Il est vrai que la chambre criminelle a solidement ancré le principe selon lequel « aucune disposition légale ne permet au juge répressif d’écarter les moyens de preuve produits par les parties au seul motif qu’ils auraient été obtenus de façon illicite ou déloyale » (Crim. 7 févr. 2006, n° 05-81.888 ; 24 avr. 2007, n° 06-87.656, Dalloz jurisprudence), son rôle étant limité à en apprécier la valeur probante (Crim. 15 sept. 1999, n° 98-87.624, D. 1999. 260 ). L’admission de moyens de preuves, tant illicites que déloyaux, n’est ainsi pas récente en droit français et la Cour de cassation a en ce sens accueilli des enregistrements audiovisuels réalisés au moyen d’une caméra dissimulée dans une bouche d’aération afin d’établir la preuve d’une soustraction frauduleuse (Crim. 27 janv. 2010, n° 09-83.395, Dalloz actualité, 17 mars 2010, obs. C. Gayet
; AJ pénal 2010. 280
, étude J. Lasserre Capdeville
; Rev. sociétés 2010. 241, note B. Bouloc
; RTD com. 2010. 617, obs. B. Bouloc
) ou encore l’enregistrement téléphonique d’un conjoint dans le cadre d’une procédure de divorce (Crim. 31 janv. 2007, pourvoi n° 06-82.383, D. 2007. 1817, chron.
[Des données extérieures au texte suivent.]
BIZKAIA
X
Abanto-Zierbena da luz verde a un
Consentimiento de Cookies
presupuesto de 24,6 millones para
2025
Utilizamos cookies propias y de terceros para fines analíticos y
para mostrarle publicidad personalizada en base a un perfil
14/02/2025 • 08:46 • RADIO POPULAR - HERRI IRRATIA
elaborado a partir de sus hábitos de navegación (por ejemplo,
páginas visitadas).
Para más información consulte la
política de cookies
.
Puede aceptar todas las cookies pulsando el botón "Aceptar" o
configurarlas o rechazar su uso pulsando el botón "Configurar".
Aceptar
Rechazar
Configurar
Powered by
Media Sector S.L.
D. Caron et S. Ménotti
; AJ pénal 2007. 144
; RSC 2007. 331, obs. R. Filniez
).
Cette décision s’accorde par ailleurs avec la jurisprudence de Strasbourg, la Cour européenne des droits de l’homme (CEDH) ayant avancé en la matière que l’article 6, § 1, de la Convention européenne des droits de l’homme ne réglemente nullement l’admissibilité des preuves, que celle-ci relève au premier chef du droit interne, et que quand bien même l’enregistrement d’une conversation téléphonique serait-il réalisé entre deux personnes privées à la demande des services de police, laquelle serait donc illicite, le procédé déloyal n’aurait pour autant pas d’incidence sur le caractère équitable de la procédure (CEDH 12 juil. 1988, Schenk c. Suisse, req. n° 10862/84, § 45-46).
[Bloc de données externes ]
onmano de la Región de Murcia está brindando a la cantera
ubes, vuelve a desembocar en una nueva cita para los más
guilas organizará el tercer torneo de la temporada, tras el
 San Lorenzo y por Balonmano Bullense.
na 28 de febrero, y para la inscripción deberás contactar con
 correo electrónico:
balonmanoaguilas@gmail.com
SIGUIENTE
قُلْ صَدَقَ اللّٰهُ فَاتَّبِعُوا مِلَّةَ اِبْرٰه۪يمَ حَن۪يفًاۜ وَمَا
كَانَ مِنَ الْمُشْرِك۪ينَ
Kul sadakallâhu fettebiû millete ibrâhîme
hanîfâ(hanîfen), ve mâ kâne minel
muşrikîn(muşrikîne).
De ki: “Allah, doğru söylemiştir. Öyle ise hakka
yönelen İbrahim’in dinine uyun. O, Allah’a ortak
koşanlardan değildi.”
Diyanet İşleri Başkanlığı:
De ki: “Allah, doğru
Cette décision illustre également l’absence d’une définition précise dont souffre la notion de « loyauté » aux contours tracés par l’appréciation souveraine des juges, carence que le législateur n’entend pas combler. Pour cause, il ressort de l’examen des travaux parlementaires relatifs à la loi sur la présomption d’innocence (L. n° 2000-516, 15 juin 2000) que la volonté d’intégrer l’exigence d’une loyauté de la preuve dans l’article préliminaire du code de procédure pénale avait achoppé lors de la navette. Les sénateurs opposaient que cette notion n’était pas adaptée au droit français « compte tenu de la marge d’appréciation très grande qu’[elle] laisse au juge » (v. Rapp. Sénat, n° 419, obs. C. Jolibois).
Nonobstant la position d’une partie de la doctrine considérant que l’on peut agréer « un certain emploi de la ruse au cours de l’enquête de police », d’autres rétorquent avec justesse qu’il est « difficile d’admettre que, dans la phase préparatoire au procès pénal, soit méconnu un principe considéré comme fondamental dans les phases subséquentes […] de la procédure » (v., not., Rép. pén., vo Preuve, par J. Buisson, n° 126).